• **Work required**
Print, from the listing below, the lines starting at the line containing "希望以上資訊能為您瞭解皮膚修復的過程帶來一些" and ending at the line containing "Образовательный портал", exactly as they stand, and print nothing else.

• **Source material**

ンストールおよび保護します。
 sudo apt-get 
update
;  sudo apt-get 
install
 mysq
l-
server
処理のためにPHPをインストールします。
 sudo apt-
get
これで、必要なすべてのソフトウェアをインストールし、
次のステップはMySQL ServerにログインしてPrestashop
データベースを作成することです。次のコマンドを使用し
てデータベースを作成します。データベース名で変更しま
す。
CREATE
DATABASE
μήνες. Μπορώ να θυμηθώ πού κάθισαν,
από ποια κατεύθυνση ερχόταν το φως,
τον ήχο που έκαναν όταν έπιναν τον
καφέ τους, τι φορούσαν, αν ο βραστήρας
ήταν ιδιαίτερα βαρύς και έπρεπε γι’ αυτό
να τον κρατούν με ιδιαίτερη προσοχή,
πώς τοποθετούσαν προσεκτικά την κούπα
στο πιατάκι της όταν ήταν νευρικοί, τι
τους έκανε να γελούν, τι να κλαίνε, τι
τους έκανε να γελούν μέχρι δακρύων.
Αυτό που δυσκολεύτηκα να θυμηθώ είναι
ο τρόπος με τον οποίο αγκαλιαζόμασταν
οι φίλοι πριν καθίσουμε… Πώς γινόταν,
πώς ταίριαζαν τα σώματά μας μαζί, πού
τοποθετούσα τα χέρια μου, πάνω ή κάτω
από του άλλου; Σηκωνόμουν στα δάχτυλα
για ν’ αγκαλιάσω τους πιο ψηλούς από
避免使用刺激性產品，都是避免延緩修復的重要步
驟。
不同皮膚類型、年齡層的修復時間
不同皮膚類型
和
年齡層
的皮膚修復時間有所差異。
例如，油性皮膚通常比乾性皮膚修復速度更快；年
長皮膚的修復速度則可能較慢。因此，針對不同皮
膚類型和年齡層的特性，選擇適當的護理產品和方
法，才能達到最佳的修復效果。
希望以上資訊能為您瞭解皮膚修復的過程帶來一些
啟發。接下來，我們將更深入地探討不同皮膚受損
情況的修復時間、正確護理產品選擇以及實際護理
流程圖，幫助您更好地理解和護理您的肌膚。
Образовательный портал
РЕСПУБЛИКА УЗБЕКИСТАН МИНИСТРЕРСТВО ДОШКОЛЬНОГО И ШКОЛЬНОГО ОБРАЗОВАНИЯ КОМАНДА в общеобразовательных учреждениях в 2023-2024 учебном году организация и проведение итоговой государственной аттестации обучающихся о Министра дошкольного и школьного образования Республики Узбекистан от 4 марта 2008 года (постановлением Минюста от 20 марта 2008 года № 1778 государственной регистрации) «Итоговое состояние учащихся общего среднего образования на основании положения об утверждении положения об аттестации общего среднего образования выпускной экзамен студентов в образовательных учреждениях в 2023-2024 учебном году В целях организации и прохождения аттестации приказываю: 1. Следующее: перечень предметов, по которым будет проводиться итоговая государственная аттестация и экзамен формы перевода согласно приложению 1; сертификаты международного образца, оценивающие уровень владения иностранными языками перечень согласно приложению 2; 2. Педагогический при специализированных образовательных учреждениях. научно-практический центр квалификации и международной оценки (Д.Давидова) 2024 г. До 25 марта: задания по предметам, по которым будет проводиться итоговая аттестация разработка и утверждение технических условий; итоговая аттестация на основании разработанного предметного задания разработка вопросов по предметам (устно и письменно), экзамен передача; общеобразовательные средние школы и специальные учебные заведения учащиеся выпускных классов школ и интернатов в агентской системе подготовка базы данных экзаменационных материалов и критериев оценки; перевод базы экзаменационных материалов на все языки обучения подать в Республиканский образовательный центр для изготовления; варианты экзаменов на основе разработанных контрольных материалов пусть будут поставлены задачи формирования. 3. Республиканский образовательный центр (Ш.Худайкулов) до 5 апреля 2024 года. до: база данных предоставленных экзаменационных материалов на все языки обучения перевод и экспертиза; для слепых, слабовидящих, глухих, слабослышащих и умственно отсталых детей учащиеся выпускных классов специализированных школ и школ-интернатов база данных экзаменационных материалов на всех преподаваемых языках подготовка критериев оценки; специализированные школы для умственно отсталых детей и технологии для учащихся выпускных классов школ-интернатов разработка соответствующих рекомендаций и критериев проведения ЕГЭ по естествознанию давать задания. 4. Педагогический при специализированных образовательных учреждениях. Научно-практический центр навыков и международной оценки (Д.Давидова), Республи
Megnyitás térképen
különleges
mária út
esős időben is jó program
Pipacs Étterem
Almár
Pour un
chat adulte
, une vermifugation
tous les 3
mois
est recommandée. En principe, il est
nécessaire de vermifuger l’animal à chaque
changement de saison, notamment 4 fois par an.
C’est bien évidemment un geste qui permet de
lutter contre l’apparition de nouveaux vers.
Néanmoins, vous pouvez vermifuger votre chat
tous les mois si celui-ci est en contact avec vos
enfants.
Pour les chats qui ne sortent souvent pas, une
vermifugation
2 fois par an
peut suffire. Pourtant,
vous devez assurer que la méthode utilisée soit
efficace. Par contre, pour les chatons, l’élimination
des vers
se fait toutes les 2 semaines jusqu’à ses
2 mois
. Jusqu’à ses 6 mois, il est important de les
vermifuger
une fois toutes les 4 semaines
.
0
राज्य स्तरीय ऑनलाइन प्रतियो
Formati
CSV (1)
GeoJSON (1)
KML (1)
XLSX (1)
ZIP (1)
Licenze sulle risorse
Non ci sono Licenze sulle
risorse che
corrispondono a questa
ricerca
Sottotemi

• **Completed exercise**
希望以上資訊能為您瞭解皮膚修復的過程帶來一些
啟發。接下來，我們將更深入地探討不同皮膚受損
情況的修復時間、正確護理產品選擇以及實際護理
流程圖，幫助您更好地理解和護理您的肌膚。
Образовательный портал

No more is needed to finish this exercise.